What this exercise asks
[A] Print the stretch of the volatility API page from "This is 2,000-5,000" through "someone adjusts it.", copied word for word.
[B] Please report every line of the rows that contains the string "with", treating uppercase and lowercase as different.

Given text

Stop Maintaining Your Own SVI Fitting Code - Advanced Volatility API for Quant Teams

The Problem This Solves

Every quant team that trades options eventually builds a vol surface. The typical stack looks something like this:

• Pull raw option chains from a market data vendor
• Filter out stale quotes, wide markets, and zero-OI strikes
• Fit SVI parameters per expiry slice (and debug when the optimizer doesn't converge)
• Interpolate across expiries to build the full surface
• Check for butterfly and calendar arbitrage violations
• Compute derived quantities - variance swap fair values, higher-order greeks
• Cache and refresh on a schedule

This is 2,000-5,000 lines of code that someone has to maintain. When the optimizer breaks on a low-liquidity name, someone debugs it. When OPRA changes a feed format, someone patches it. When a new expiry cycle starts and the calibration window shifts, someone adjusts it.

The Advanced Volatility endpoint does all of this in one request. You send a ticker. You get back calibrated SVI parameters, a total variance surface grid, arbitrage flags, variance swap fair values, and second/third-order greeks surfaces. Structured JSON, ready to pipe into your models.

from flashalpha import FlashAlpha

fa = FlashAlpha("YOUR_API_KEY")

Available records
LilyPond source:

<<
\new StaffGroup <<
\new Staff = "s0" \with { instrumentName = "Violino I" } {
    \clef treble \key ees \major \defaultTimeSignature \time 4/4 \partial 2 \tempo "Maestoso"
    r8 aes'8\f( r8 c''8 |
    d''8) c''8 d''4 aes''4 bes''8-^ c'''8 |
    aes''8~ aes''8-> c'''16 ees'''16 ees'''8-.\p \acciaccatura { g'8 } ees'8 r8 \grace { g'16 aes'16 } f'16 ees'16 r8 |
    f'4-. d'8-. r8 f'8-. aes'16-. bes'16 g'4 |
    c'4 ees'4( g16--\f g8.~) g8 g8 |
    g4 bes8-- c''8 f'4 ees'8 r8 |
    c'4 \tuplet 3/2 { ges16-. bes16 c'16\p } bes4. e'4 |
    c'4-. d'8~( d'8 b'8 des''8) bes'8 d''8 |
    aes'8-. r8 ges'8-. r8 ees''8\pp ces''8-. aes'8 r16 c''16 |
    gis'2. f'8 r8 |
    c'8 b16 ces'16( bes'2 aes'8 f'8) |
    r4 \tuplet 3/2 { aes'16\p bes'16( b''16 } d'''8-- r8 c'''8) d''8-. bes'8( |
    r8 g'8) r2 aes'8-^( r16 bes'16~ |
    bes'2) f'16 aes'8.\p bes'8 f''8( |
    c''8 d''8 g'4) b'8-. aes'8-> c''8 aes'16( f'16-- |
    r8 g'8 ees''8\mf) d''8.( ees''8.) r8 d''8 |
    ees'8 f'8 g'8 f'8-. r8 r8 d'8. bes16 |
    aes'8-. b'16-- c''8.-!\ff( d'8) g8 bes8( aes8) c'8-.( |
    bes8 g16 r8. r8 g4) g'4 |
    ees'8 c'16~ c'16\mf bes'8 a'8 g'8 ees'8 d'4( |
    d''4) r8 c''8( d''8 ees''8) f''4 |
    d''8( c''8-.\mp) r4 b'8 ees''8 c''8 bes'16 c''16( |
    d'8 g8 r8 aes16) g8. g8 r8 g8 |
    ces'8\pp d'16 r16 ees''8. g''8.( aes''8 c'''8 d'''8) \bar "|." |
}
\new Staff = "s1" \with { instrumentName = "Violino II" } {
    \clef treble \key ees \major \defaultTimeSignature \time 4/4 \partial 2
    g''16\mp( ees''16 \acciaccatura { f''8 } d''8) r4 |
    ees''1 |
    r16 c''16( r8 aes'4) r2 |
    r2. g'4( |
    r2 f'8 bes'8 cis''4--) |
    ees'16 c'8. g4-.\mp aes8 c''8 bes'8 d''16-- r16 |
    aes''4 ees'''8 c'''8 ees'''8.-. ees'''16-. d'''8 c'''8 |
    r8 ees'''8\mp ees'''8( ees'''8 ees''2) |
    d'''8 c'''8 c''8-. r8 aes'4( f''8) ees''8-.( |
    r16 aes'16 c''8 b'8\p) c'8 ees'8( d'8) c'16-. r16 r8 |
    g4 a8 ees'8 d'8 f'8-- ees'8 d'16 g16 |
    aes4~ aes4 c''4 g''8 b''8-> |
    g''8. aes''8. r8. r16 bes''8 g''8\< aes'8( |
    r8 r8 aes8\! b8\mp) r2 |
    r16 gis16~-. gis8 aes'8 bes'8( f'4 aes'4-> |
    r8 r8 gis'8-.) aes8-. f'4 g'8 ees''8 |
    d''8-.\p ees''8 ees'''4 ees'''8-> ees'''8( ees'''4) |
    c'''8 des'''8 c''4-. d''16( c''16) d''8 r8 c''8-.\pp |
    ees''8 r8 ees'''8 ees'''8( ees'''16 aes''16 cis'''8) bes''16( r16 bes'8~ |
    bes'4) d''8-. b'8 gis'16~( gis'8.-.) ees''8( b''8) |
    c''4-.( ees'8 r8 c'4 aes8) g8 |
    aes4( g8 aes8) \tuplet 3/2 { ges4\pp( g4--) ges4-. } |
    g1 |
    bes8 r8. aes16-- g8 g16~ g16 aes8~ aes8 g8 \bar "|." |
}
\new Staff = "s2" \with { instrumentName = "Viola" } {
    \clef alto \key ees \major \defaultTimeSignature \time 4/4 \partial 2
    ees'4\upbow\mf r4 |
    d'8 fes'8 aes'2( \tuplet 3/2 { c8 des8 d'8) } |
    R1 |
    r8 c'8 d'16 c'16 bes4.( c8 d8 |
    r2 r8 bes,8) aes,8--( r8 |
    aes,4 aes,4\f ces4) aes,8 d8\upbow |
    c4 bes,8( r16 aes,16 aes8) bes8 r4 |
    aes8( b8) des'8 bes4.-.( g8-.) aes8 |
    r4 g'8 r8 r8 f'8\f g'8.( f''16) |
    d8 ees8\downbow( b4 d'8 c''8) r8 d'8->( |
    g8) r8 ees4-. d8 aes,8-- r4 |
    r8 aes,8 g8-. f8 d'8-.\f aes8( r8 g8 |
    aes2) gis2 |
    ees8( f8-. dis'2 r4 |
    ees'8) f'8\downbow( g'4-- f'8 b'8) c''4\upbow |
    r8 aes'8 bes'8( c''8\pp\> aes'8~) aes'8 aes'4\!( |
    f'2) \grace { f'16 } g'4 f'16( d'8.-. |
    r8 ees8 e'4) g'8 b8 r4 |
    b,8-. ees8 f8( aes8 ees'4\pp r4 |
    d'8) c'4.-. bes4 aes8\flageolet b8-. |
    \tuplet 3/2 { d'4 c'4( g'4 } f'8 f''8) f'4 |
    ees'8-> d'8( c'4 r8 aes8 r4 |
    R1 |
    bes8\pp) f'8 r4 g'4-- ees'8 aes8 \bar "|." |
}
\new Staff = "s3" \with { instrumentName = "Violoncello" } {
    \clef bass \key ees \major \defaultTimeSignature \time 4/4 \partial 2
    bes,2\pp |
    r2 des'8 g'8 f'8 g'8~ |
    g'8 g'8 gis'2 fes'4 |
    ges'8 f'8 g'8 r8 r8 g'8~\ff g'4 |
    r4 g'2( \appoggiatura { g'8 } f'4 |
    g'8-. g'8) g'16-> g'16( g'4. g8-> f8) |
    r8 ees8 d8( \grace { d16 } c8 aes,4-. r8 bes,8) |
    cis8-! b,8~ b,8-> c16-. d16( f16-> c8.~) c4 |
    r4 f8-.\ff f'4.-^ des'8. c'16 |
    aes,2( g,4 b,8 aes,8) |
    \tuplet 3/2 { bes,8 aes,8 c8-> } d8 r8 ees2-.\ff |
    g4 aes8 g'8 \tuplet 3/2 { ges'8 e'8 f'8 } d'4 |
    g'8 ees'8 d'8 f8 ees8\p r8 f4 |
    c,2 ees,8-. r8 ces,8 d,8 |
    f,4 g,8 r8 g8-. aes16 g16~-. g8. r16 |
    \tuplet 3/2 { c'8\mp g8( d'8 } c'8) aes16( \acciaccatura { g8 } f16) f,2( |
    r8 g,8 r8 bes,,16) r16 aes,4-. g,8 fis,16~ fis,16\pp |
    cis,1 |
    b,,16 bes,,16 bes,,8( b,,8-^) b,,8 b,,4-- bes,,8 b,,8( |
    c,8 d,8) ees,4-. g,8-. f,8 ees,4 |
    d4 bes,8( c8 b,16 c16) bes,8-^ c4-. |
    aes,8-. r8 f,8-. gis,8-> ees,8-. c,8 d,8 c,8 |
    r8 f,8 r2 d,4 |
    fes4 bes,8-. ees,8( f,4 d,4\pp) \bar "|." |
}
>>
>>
...
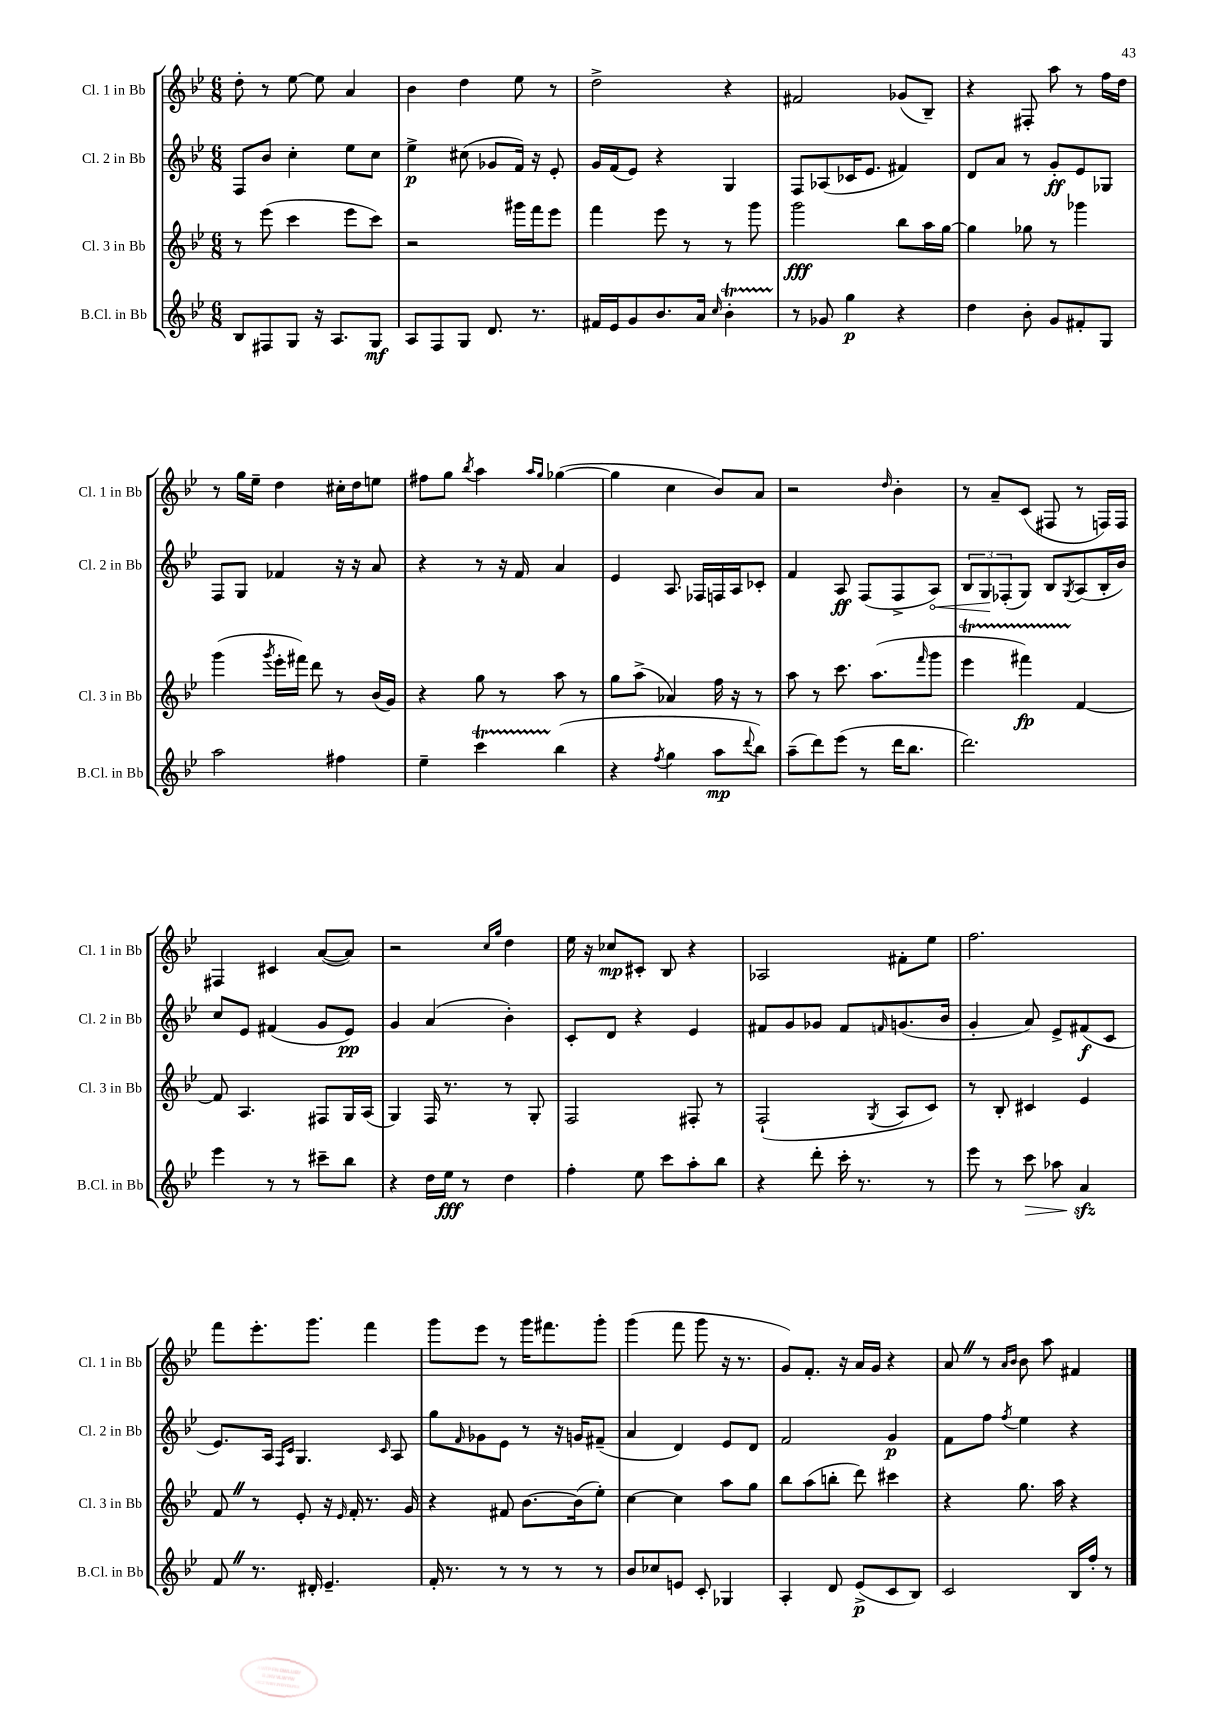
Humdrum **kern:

Responses
[A]
This is 2,000-5,000 lines of code that someone has to maintain. When the optimizer breaks on a low-liquidity name, someone debugs it. When OPRA changes a feed format, someone patches it. When a new expiry cycle starts and the calibration window shifts, someone adjusts it.

[B]
\new Staff = "s0" \with { instrumentName = "Violino I" } {
\new Staff = "s1" \with { instrumentName = "Violino II" } {
\new Staff = "s2" \with { instrumentName = "Viola" } {
\new Staff = "s3" \with { instrumentName = "Violoncello" } {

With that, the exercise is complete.